>>>

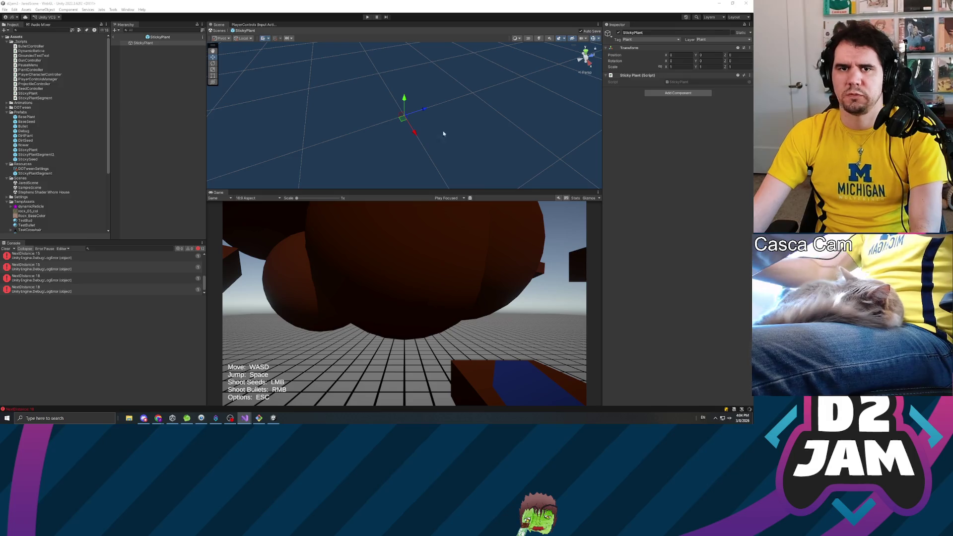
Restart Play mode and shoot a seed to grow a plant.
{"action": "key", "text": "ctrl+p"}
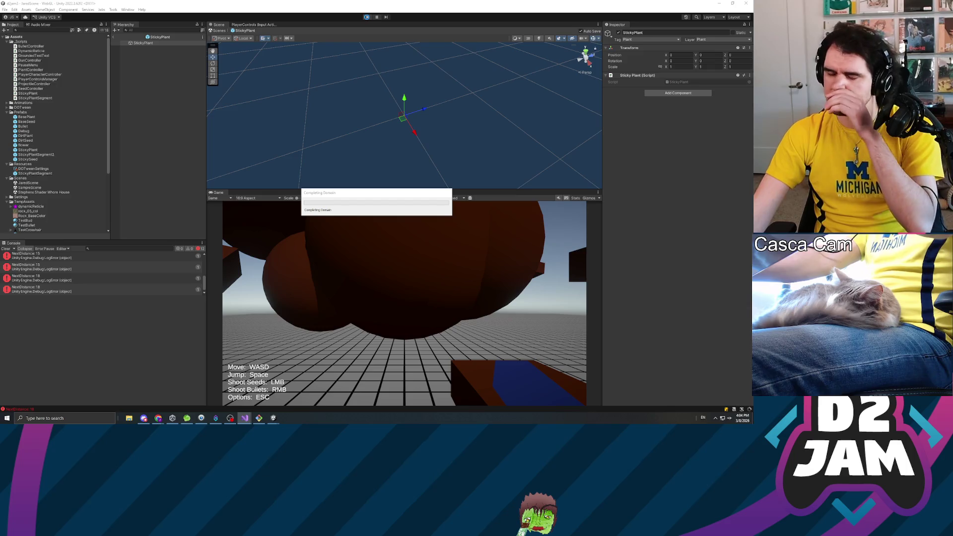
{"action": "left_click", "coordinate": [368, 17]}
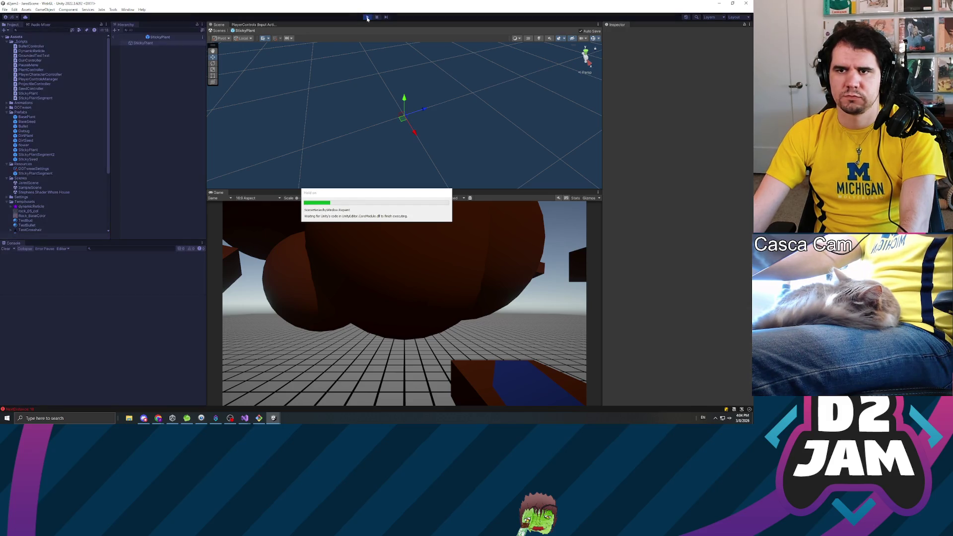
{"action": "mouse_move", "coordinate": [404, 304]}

<<<

### Aim of the task
In the data above, which lines include "coordinate"? Return those lines.

### Exercise response
{"action": "left_click", "coordinate": [368, 17]}
{"action": "mouse_move", "coordinate": [404, 304]}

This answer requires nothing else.